Late night sprinkler tampering forces male residents outside for five hours

Kelsey Ruane

Residents of Good Counsel Hall were evacuated around 1:30 a.m. on April 18 due to an activation of the sprinkler system on the third floor caused by vandalism.

Two sprinkler heads located near each other were broken off, according to Director of Public Safety Dave Tedjeske, which resulted in a rush of water into the hallway, stairwell and elevator shaft.

“I woke up to the alarm and people yelling,” said sophomore Matt Nawrocki, who lives on the third floor. “When I left my room, I had to walk through a giant moat of water in just my socks.”

“I pushed a guy out of the way down the stairwell,” sophomore Joe Casey said about the frantic rush to evacuate the building.

Though the entire building was required to evacuate at the sound of the alarm, female residents were allowed to return to their wing around 2:30 a.m., since the water damage had been restricted to the male residents’ wing.

Male residents were told that it was unlikely they would be allowed back into the building until 6 a.m.

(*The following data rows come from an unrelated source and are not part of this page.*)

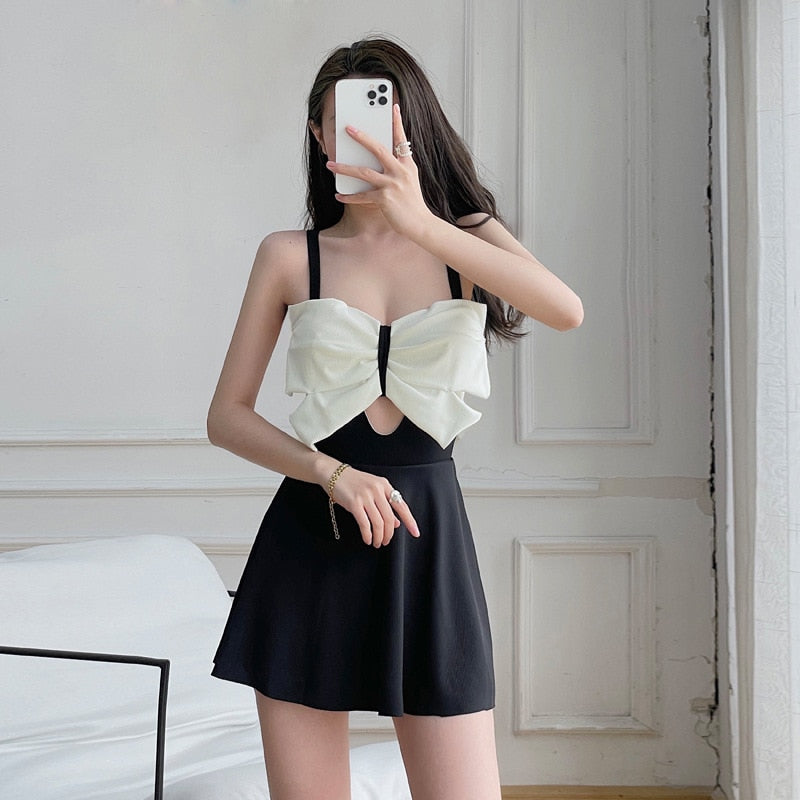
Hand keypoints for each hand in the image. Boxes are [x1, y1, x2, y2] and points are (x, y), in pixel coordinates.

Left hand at [325, 104, 433, 238]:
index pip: (401, 139)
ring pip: (364, 172)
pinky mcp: (385, 199)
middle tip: (348, 128)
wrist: (421, 224)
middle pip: (378, 149)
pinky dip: (349, 196)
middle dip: (361, 137)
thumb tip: (380, 162)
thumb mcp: (410, 181)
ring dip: (344, 168)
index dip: (397, 122)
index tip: (392, 106)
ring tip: (330, 165)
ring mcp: (392, 184)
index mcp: (407, 164)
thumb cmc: (413, 204)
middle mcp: (400, 171)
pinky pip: (362, 196)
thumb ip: (398, 169)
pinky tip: (338, 195)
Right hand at [329, 465, 419, 547]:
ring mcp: (366, 496)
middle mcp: (377, 490)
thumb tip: (397, 523)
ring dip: (379, 537)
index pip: (401, 506)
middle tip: (386, 542)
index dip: (410, 521)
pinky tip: (367, 539)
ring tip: (377, 543)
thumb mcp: (373, 490)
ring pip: (378, 523)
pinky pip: (365, 524)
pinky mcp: (354, 503)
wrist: (333, 473)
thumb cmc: (353, 482)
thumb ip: (385, 505)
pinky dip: (368, 535)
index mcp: (385, 485)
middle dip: (389, 534)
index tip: (415, 533)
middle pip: (389, 518)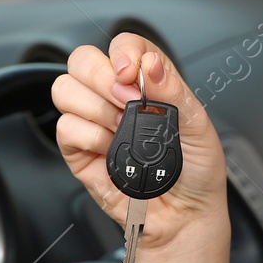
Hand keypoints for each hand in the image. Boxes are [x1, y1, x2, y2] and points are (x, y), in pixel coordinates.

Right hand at [52, 33, 226, 250]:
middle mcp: (115, 99)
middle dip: (101, 74)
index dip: (123, 50)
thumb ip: (173, 90)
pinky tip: (110, 147)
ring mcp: (94, 124)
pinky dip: (89, 135)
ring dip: (95, 106)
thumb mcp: (198, 125)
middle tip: (126, 98)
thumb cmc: (196, 172)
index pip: (122, 45)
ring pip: (65, 89)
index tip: (134, 71)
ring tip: (121, 128)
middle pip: (82, 60)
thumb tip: (150, 63)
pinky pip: (65, 128)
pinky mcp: (79, 152)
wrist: (186, 217)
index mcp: (145, 84)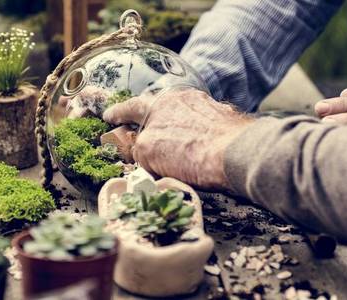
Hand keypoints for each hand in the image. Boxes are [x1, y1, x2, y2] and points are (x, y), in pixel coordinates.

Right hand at [103, 88, 252, 190]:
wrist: (237, 155)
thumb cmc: (190, 153)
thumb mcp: (149, 154)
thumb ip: (137, 148)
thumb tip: (137, 149)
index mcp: (160, 103)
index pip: (131, 107)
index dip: (117, 114)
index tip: (109, 116)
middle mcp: (184, 98)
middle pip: (160, 110)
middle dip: (151, 123)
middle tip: (145, 138)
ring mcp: (208, 107)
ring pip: (184, 118)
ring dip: (176, 132)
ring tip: (175, 152)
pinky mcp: (228, 120)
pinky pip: (204, 127)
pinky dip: (197, 138)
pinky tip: (199, 153)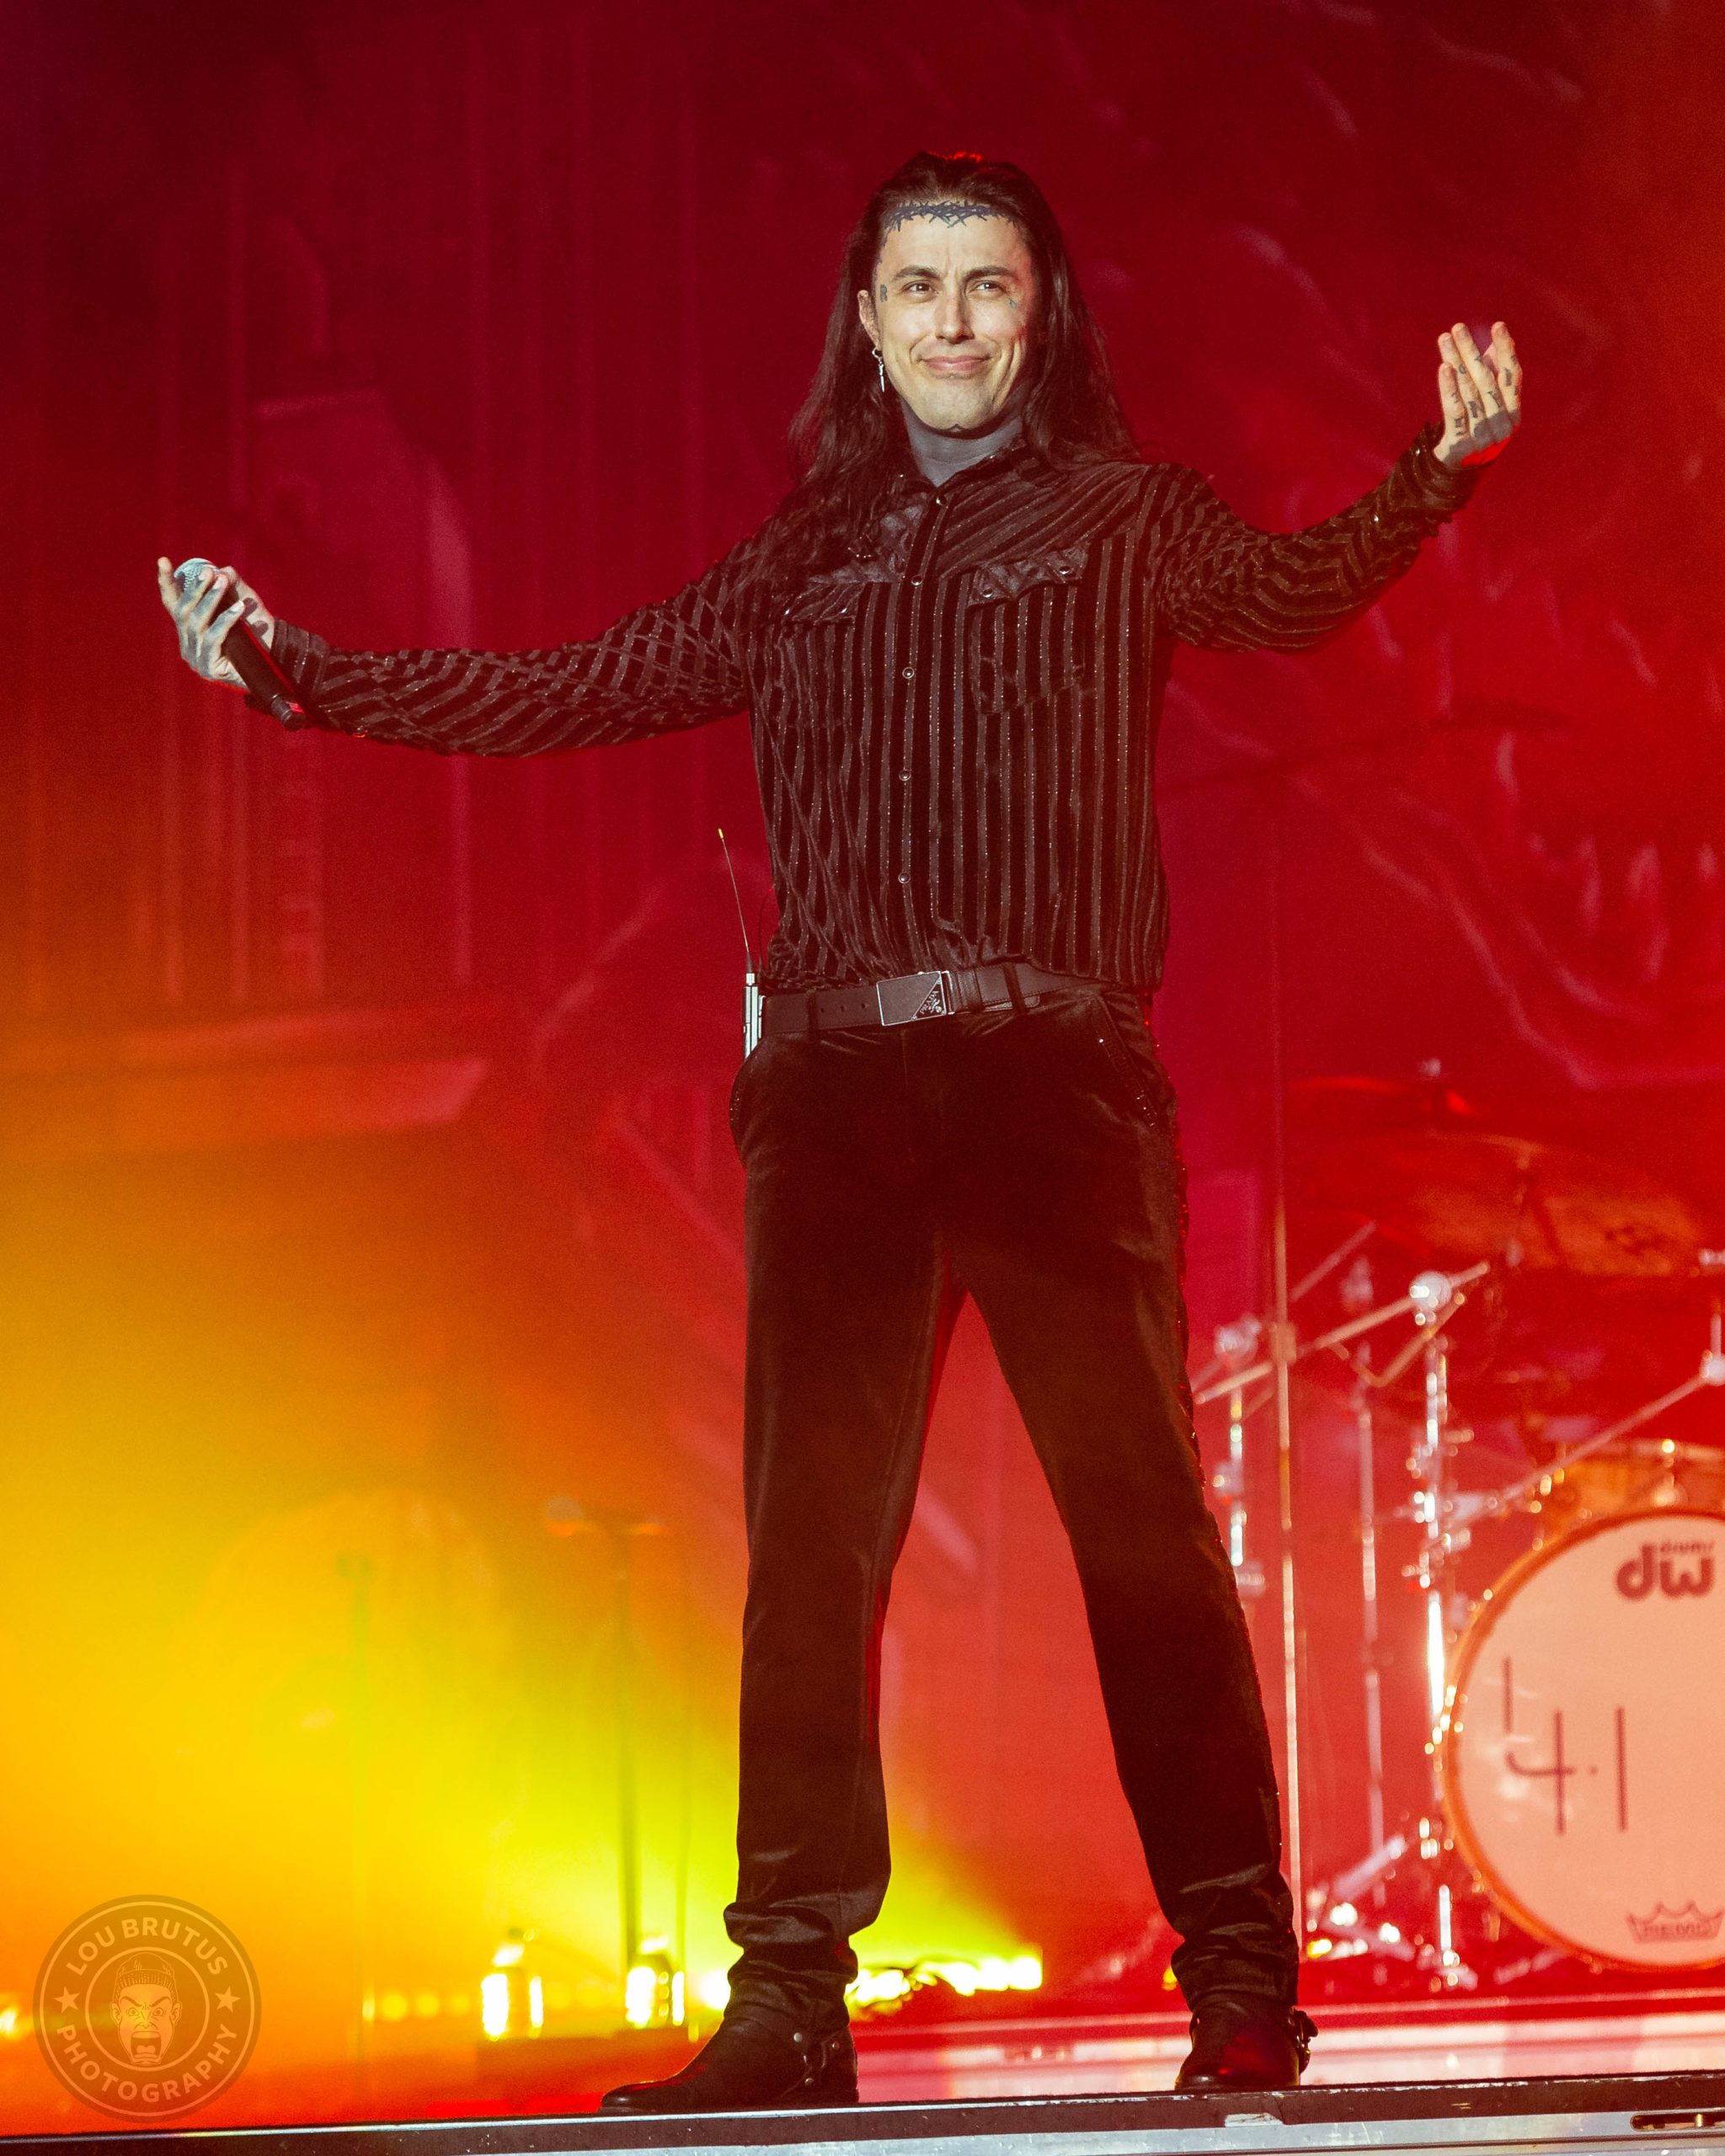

Many made alternate arrangements to stay with friends in the Quad or on West Campus.

Some lingered in Donohue and outside Good Counsel Hall until the morning.

“My carpet was a puddle,” said sophomore John Honochick, who lives on the third floor close to the sprinkler heads that were vandalized. “Everything that had been on the floor was wet.”

During the night, most of the water was extracted and the alarms reset. The sprinkler heads were replaced over the weekend and everything has been repaired, according to Tedjeski.

“The building was never without fire alarm protection or a sprinkler system,” Tedjeske said.

No student rooms were seriously damaged, though some R.A. staff apartments were, according to Marie Schauder, assistant director for Housing Services.

The building sustained no structural damage.

“We were very lucky,” Schauder said.

“We’ve had students accidentally set off the sprinklers in the past through horseplay or hanging clothes to dry,” Schauder said. “It happens in the apartments more so than other residence halls.”

“Some of that accidental damage can lead to extensive cost,” she added.

Tedjeske confirmed that last weekend’s incident at Good Counsel Hall was indeed an act of vandalism.

“The investigation is very much ongoing,” Tedjeske said. “We received additional information this week about possible suspects.”

“When individuals responsible for activating a false fire alarm or damaging a fire extinguisher fail to claim direct responsibility for that behavior, cannot be identified by Residence life staff and are not identified by the residents of the building in which the vandalism occurred, the fines in question may be assessed against the entire hall,” according to the Student Handbook.

The cost of damages to the building, which has 245 residents, has yet to be determined.

“It was a miserable experience,” said sophomore Val Flores who went to a nearby friend’s house instead of spending the entire night in Donohue. “I planned to get up early to do work and that didn’t happen.”